Devillier Philippe, Dreyfus Jean-François, Demoly Pascal, Calderón Moisés A
UPRES EA 220 & Clinical Research Department, Foch Hospital, University of Versailles Saint-Quentin, Suresnes, France.
BMC Med. 2014 May 1;12:71. doi: 10.1186/1741-7015-12-71.
The capacity of sublingual allergen immunotherapy (SLIT) to provide effective symptom relief in pollen-induced seasonal allergic rhinitis is often questioned, despite evidence of clinical efficacy from meta-analyses and well-powered, double-blind, placebo-controlled randomized clinical trials. In the absence of direct, head-to-head, comparative trials of SLIT and symptomatic medication, only indirect comparisons are possible.

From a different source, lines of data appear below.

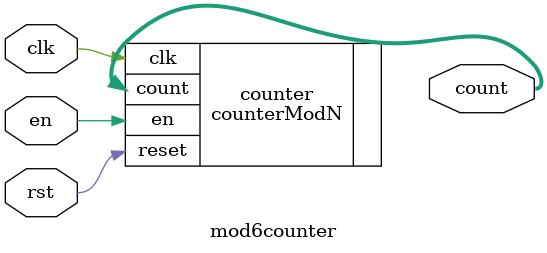
<source format=v>
`timescale 1ns / 1ps

module mod6counter (input clk, rst, input en, output [2:0]count);
wire clk_out;

//clockDivider #(50000000) cd( .clk(clk), .rst(rst), .clk_out(clk_out));
counterModN #(3,6) counter(.clk(clk), .reset(rst),  .en(en),  .count(count));

 
endmodule

</source>
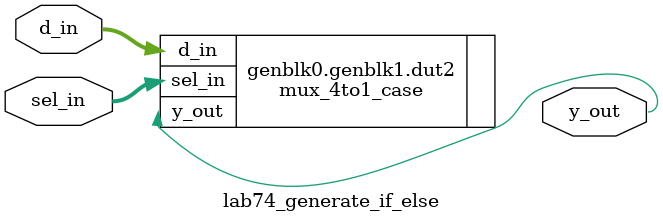
<source format=v>
`timescale 1ns / 1ps
`define PRIORITY 0
module lab74_generate_if_else(
                        input [3:0] d_in,
                        input [1:0] sel_in,
                        output  y_out
                        );
generate
begin 
    if(`PRIORITY)
        begin
            mux_4to1_if_else dut1(
                            .d_in(d_in),
                            .sel_in(sel_in),
                            .y_out(y_out)
                            );
       end
    else
        begin
            mux_4to1_case dut2(
                            .d_in(d_in),
                           .sel_in(sel_in),
                            .y_out(y_out)
                            );
        end
end
endgenerate
endmodule

</source>
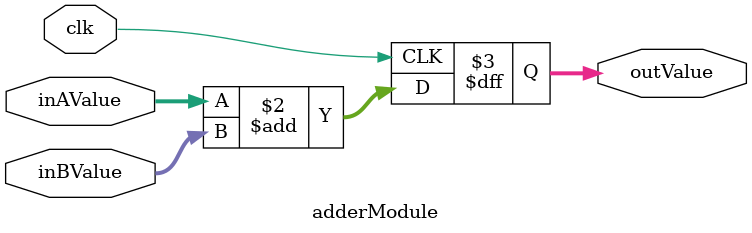
<source format=v>
`timescale 1us/1us

module adderModule (
  input clk, 
  input signed[15:0] inAValue,
  input signed[15:0] inBValue,
  output reg signed[31:0] outValue
);

always @(posedge clk) begin
  outValue <= inAValue + inBValue;
end

endmodule
</source>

We performed a meta-analysis of classes of products (second-generation H1-antihistamines, nasal corticosteroids and grass pollen SLIT tablet formulations) and single products (the azelastine-fluticasone combination MP29-02, and the leukotriene receptor antagonist montelukast) for the treatment of seasonal allergic rhinitis in adults, adolescents and/or children. We searched the literature for large (n >100 in the smallest treatment arm) double-blind, placebo-controlled randomized clinical trials. For each drug or drug class, we performed a meta-analysis of the effect on symptom scores. For each selected trial, we calculated the relative clinical impact (according to a previously published method) on the basis of the reported post-treatment or season-long nasal or total symptom scores: 100 × (scorePlacebo - scoreActive)/scorePlacebo.
Twenty-eight publications on symptomatic medication trials and ten on SLIT trials met our selection criteria (total number of patients: n = 21,223). The Hedges' g values from the meta-analyses confirmed the presence of a treatment effect for all drug classes. In an indirect comparison, the weighted mean (range) relative clinical impacts were -29.6% (-23% to -37%) for five-grass pollen SLIT tablets, -19.2% (-6% to -29%) for timothy pollen SLIT tablets, -23.5% (-7% to -54%) for nasal corticosteroids, -17.1% (-15% to -20%) for MP29-02, -15.0% (-3% to -26%) for H1-antihistamines and -6.5% (-3% to -10%) for montelukast.
In an indirect comparison, grass pollen SLIT tablets had a greater mean relative clinical impact than second-generation antihistamines and montelukast and much the same mean relative clinical impact as nasal corticosteroids. This result was obtained despite the presence of methodological factors that mask the clinical efficacy of SLIT for the treatment of seasonal allergic rhinitis.
尽管荟萃分析以及设计合理的双盲、安慰剂对照随机临床试验均证明了临床疗效,但舌下变应原免疫疗法(SLIT)缓解花粉诱发的季节性变应性鼻炎症状的能力仍常受到质疑。由于缺乏SLIT与对症药物的直接、头对头比较试验,只能进行间接比较。
我们对用于治疗成人、青少年和/或儿童季节性变应性鼻炎的各类产品(第二代H1抗组胺药、鼻用糖皮质激素和草花粉SLIT片剂)和单一产品(氮卓斯汀-氟替卡松复方制剂MP29-02以及白三烯受体拮抗剂孟鲁司特)进行了荟萃分析。我们检索文献以查找大型(最小治疗组n>100)双盲、安慰剂对照随机临床试验。对于每种药物或药物类别,我们对症状评分的影响进行了荟萃分析。对于每项入选试验,我们根据报告的治疗后或整个季节的鼻部或总症状评分,按照先前发表的方法计算相对临床影响:100×(安慰剂评分-活性药物评分)/安慰剂评分。
28篇关于对症药物试验的出版物和10篇关于SLIT试验的出版物符合我们的选择标准(患者总数:n = 21223)。荟萃分析得出的Hedges' g值证实所有药物类别均存在治疗效果。在间接比较中,五种草花粉SLIT片剂的加权平均(范围)相对临床影响为-29.6%(-23%至-37%),梯牧草花粉SLIT片剂为-19.2%(-6%至-29%),鼻用糖皮质激素为-23.5%(-7%至-54%),MP29-02为-17.1%(-15%至-20%),H1抗组胺药为-15.0%(-3%至-26%),孟鲁司特为-6.5%(-3%至-10%)。
在间接比较中,草花粉SLIT片剂的平均相对临床影响大于第二代抗组胺药和孟鲁司特,与鼻用糖皮质激素的平均相对临床影响大致相同。尽管存在一些方法学因素掩盖了SLIT治疗季节性变应性鼻炎的临床疗效,但仍得出了这一结果。